(Data entries)
───
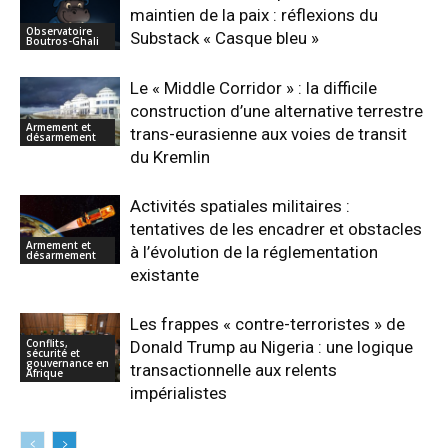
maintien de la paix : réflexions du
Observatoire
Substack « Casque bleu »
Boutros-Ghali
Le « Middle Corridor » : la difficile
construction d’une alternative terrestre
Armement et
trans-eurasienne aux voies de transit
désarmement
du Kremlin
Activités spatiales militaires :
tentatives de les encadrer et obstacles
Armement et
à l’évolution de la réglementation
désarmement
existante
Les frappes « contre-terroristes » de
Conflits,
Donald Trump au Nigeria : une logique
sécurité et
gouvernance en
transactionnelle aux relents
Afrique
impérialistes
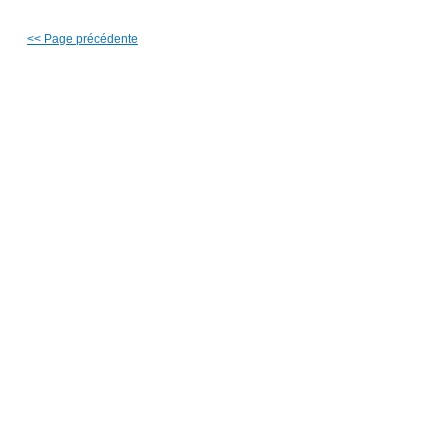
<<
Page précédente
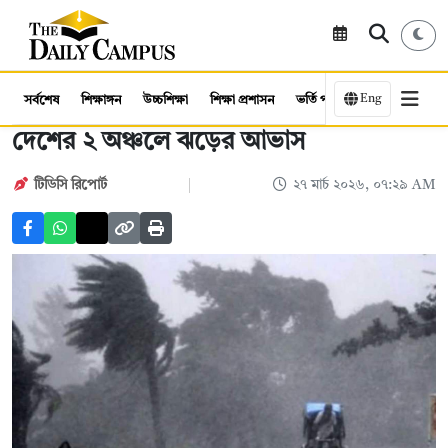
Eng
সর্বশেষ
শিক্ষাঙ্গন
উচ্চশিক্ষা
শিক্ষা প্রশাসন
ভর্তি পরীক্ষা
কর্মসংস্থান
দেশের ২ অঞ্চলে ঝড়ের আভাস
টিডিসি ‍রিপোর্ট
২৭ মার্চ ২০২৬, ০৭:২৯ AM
───
TASK INSTRUCTIONS>
Each line of the records is to be reproduced exactly, and each picture dropped.

RESULT BELOW>
maintien de la paix : réflexions du
Observatoire
Substack « Casque bleu »
Boutros-Ghali
Le « Middle Corridor » : la difficile
construction d’une alternative terrestre
Armement et
trans-eurasienne aux voies de transit
désarmement
du Kremlin
Activités spatiales militaires :
tentatives de les encadrer et obstacles
Armement et
à l’évolution de la réglementation
désarmement
existante
Les frappes « contre-terroristes » de
Conflits,
Donald Trump au Nigeria : une logique
sécurité et
gouvernance en
transactionnelle aux relents
Afrique
impérialistes
<<
Page précédente
Eng
সর্বশেষ
শিক্ষাঙ্গন
উচ্চশিক্ষা
শিক্ষা প্রশাসন
ভর্তি পরীক্ষা
কর্মসংস্থান
দেশের ২ অঞ্চলে ঝড়ের আভাস
টিডিসি ‍রিপোর্ট
২৭ মার্চ ২০২৬, ০৭:২৯ AM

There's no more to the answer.